I hope you are a paid writer, because if not, you would make a very good living at it.
You are absolutely right about everything and I am sorry to read about what happened in your case.
He called me back and said that he saved all of "her" messages so that "if" the day ever came that he'd show me what she said to him. According to him, it was her inviting him to her home (while her husband was out) and her making suggestions.
According to him, he deleted her and blocked her from his contact info shortly after her come ons.
Why would he not tell me about this sooner? She said she didn't want to tell me sooner because she didn't know how to put it, apparantly her husband knows as well.
My guy did say to me, "Why would I cheat on you, you gave me everything (intimately) that I could ever ask for, we had the best intimacy that I've ever had, also, why would I (if I were to, which I wouldn't) choose someone you know to have an affair with."
He's always been against cheaters, he has said it hundreds of times...his father cheated on his mother and they divorced.
I'm confused and I literally feel sick.
So now he goes from "needing a break" to this, and now he won't stop contacting me.
This woman acted as my friend.
I completely understand what you're saying about the attention thing.

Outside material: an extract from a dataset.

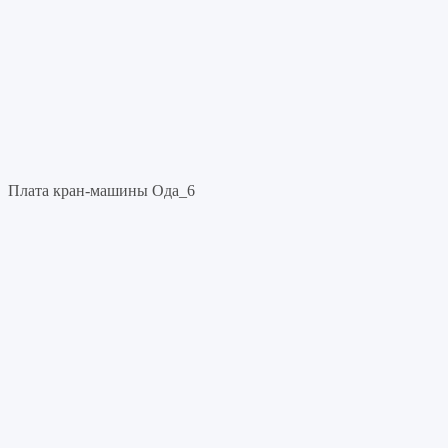
Плата кран-машины Ода_6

How if you always assume that they'll be there even when you don't make the time...then it's a natural occurance to look elsewhere. I never thought of it like that.
You hit the nail right on the head about how I feared what would eventually happen.
Thank you so much, I needed that.
i think your situation is different than some....
You have to give him the space.
This entire thing is killing me right now.
I feel like I am going insane.
Last night at 3am he calls me, "I'm thinking about you" (we live 2 hours apart so he wasn't looking for a booty call.)
He sent the same text message to my email.
It was 3am and I was half asleep, so I replied "thank you"... what the hell else was I supposed to say? I love you, thank you for calling me when you're drunk?
I am so pissed off right now.
So I call him this morning at 11:30am, surprise, surprise, no answer.
I send him a text saying I'll be out for the day.
It's now 10:05pm at night, no phone call back, no email, nothing.
How can a man take a break from a woman if he freaking loves her?
How?
I love this man and want to be with him, I can't do this break crap. I can't. It is absolutely killing me picturing him meeting other women, etc.
Can someone please give me some advice, please? Before I do something really stupid like leave an I love you message on his cell phone.
Ok this is it.
I am quitting this person cold turkey.
I will not send him another message.
Nor will I hide my phone number and call him.
I will attempt to make myself busy to try and forget about him.
I honestly think, that if someone wants a break...they don't care enough to be with you.
He was the neediest person I ever met, ever. Always asking me, Do you love me? Do you want to be with me?
To which, I'd always reply with, yes, of course I love you.
I can't breathe right now and I am sick of crying over this man. Sick of it.
I need to move on with my life.
If he can forget everything good that we had, well then so be it.